PDA

View Full Version : Sword cost in early industrial age?


Ludovic
03-15-2005, 09:58 PM
From what I know, a well-made sword was in medieval times was pretty damn expensive. A sword today is pretty cheap, but a well-made sword, one that can be used in real battles without breaking, turns out to be able the same price historically adjusted! (Which makes sense because the same amount of skill and labor is involved.)

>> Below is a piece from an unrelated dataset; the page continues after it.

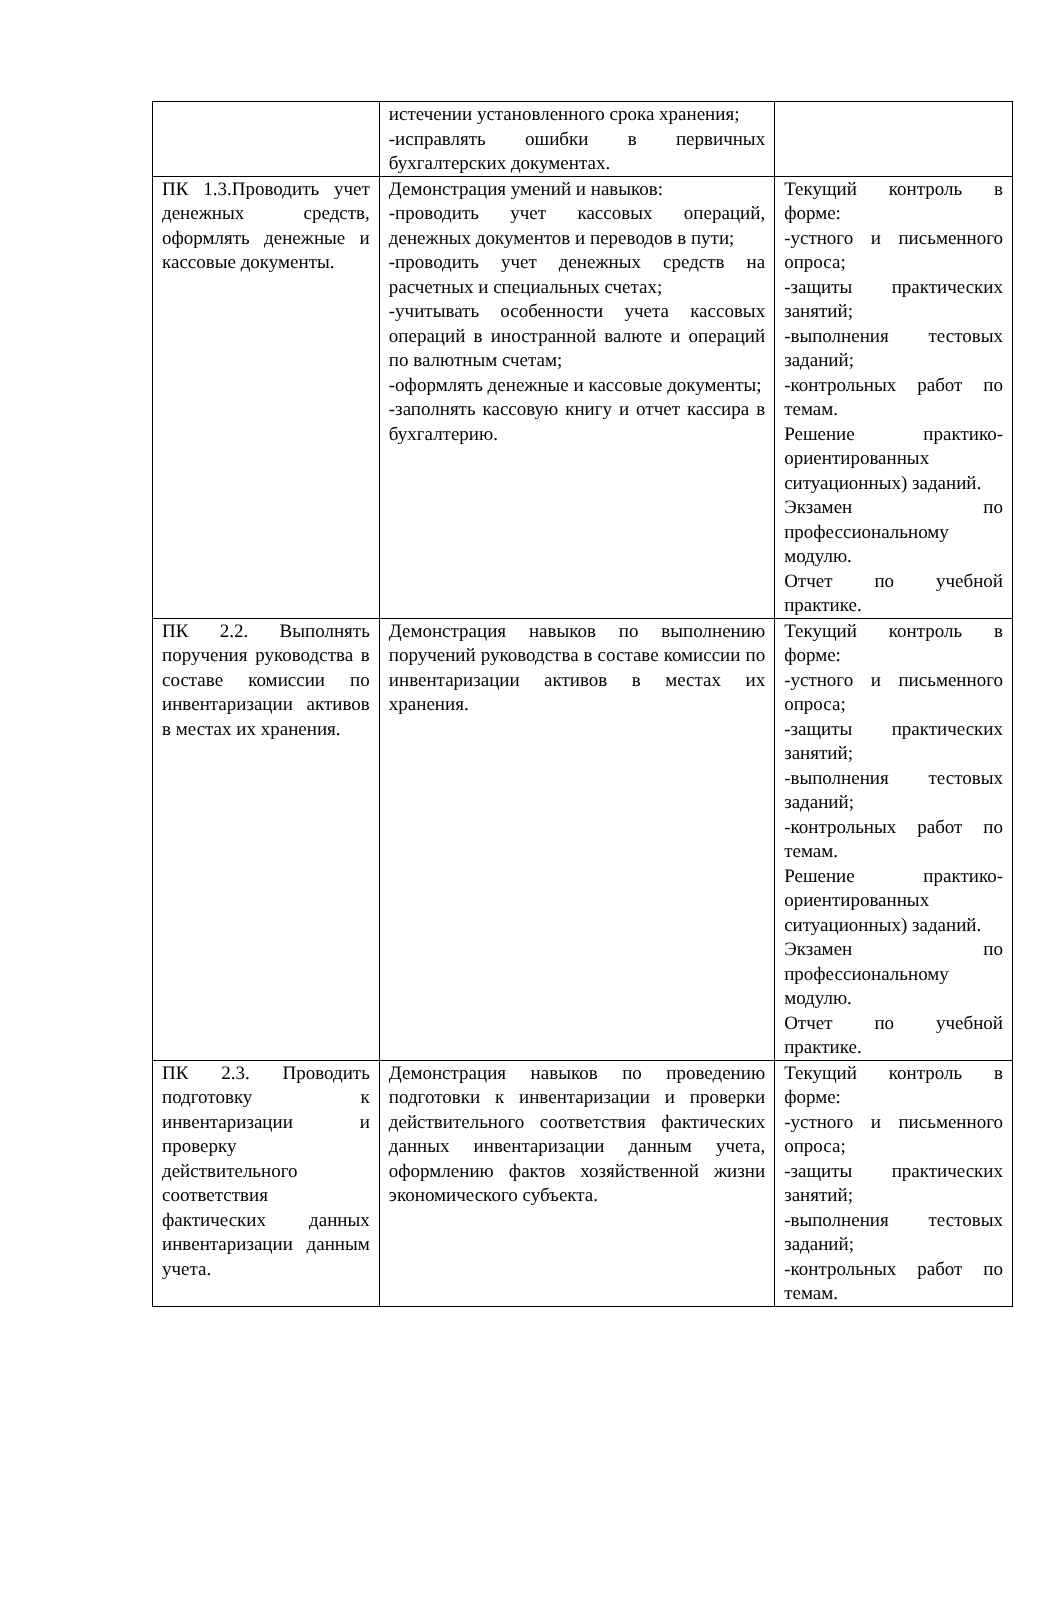| | истечении установленного срока хранения; -исправлять ошибки в первичных бухгалтерских документах. | |
| ПК 1.3.Проводить учет денежных средств, оформлять денежные и кассовые документы. | Демонстрация умений и навыков: -проводить учет кассовых операций, денежных документов и переводов в пути; -проводить учет денежных средств на расчетных и специальных счетах; -учитывать особенности учета кассовых операций в иностранной валюте и операций по валютным счетам; -оформлять денежные и кассовые документы; -заполнять кассовую книгу и отчет кассира в бухгалтерию. | Текущий контроль в форме: -устного и письменного опроса; -защиты практических занятий; -выполнения тестовых заданий; -контрольных работ по темам. Решение практико-ориентированных ситуационных) заданий. Экзамен по профессиональному модулю. Отчет по учебной практике. |
| ПК 2.2. Выполнять поручения руководства в составе комиссии по инвентаризации активов в местах их хранения. | Демонстрация навыков по выполнению поручений руководства в составе комиссии по инвентаризации активов в местах их хранения. | Текущий контроль в форме: -устного и письменного опроса; -защиты практических занятий; -выполнения тестовых заданий; -контрольных работ по темам. Решение практико-ориентированных ситуационных) заданий. Экзамен по профессиональному модулю. Отчет по учебной практике. |
| ПК 2.3. Проводить подготовку к инвентаризации и проверку действительного соответствия фактических данных инвентаризации данным учета. | Демонстрация навыков по проведению подготовки к инвентаризации и проверки действительного соответствия фактических данных инвентаризации данным учета, оформлению фактов хозяйственной жизни экономического субъекта. | Текущий контроль в форме: -устного и письменного опроса; -защиты практических занятий; -выполнения тестовых заданий; -контрольных работ по темам. |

But how much did swords cost in approximately the period 1750-1830? The time period where there wasn't much mass-production going on, yet the sword was still a vital part of the ever-growing standing armies of Europe? How could the armies afford to outfit their infantry and especially cavalry with them? Or were they less expensive due to availability of some industrial capacity along with some efficiencies of volume?

Can Handle the Truth
03-15-2005, 10:31 PM
IANA Sword expert, but my book on Arms and Armor says:
Every man with any pretensions to quality wore a sword in town; this practice continued until about 1780 when the sword, as an article of everyday wear, was generally abandoned. Considerable sums of money were expended on these delicate but deadly weapons...
I suppose since everyone had one, the economy of scale would apply.

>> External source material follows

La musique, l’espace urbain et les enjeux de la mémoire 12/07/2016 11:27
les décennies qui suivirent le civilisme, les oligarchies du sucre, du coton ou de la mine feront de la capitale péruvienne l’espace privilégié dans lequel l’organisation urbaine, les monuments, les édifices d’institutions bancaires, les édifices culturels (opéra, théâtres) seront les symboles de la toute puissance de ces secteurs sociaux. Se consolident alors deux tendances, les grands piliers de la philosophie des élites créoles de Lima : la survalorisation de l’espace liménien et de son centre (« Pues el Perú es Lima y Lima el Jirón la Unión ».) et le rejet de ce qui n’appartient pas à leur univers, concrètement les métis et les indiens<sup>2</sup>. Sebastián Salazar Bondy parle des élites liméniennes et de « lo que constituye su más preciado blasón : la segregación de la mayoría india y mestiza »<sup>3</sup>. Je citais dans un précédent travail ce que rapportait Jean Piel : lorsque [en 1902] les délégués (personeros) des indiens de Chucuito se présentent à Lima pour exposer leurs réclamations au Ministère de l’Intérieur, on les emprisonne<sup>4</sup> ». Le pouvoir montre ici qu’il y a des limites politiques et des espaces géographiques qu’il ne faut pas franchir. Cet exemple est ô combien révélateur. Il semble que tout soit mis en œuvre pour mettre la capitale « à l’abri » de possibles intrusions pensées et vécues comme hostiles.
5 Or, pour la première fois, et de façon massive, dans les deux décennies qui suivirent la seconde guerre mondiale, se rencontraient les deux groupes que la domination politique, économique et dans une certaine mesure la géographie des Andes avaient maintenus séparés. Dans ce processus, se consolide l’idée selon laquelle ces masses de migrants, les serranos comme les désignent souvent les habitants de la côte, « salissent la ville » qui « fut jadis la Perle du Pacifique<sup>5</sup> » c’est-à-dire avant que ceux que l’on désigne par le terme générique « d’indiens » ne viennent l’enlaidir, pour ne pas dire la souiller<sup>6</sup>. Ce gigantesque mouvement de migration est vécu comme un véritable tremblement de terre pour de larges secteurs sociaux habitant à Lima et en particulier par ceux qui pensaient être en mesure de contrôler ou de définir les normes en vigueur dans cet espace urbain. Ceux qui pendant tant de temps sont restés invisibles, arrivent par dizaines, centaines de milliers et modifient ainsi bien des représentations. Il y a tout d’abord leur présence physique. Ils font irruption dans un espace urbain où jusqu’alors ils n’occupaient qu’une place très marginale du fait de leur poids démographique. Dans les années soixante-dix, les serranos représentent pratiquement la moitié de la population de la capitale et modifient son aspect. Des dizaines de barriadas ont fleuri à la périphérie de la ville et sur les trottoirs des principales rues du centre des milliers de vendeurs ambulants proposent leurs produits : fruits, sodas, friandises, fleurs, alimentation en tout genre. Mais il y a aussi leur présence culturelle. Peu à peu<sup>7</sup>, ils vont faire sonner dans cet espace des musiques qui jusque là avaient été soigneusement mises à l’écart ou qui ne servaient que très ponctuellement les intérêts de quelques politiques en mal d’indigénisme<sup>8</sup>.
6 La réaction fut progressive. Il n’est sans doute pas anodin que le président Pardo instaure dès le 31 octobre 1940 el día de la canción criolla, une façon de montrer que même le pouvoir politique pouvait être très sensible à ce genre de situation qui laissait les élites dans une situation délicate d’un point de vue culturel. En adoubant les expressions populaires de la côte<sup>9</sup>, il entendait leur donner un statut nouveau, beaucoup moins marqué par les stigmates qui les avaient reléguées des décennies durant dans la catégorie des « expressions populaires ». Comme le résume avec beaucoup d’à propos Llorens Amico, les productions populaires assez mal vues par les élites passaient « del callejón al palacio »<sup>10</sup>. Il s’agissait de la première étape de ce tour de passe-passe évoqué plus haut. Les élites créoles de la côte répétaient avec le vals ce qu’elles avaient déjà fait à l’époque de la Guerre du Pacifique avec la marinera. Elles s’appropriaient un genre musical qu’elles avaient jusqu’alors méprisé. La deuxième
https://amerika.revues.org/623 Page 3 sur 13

Of the nineteenth century:
Infantry weapons were limited to musket and bayonet for the great majority of troops, although a few carried special swords... During the nineteenth century the bayonet was still regarded as a useful device... many had blades up to three feet long... this type was really an attempt to produce a sword-bayonet.

Gorsnak
03-15-2005, 10:35 PM
Infantry hadn't carried swords in any numbers for a good long time in this era, it's true, but cavalry was still armed largely with swords. No idea what they cost.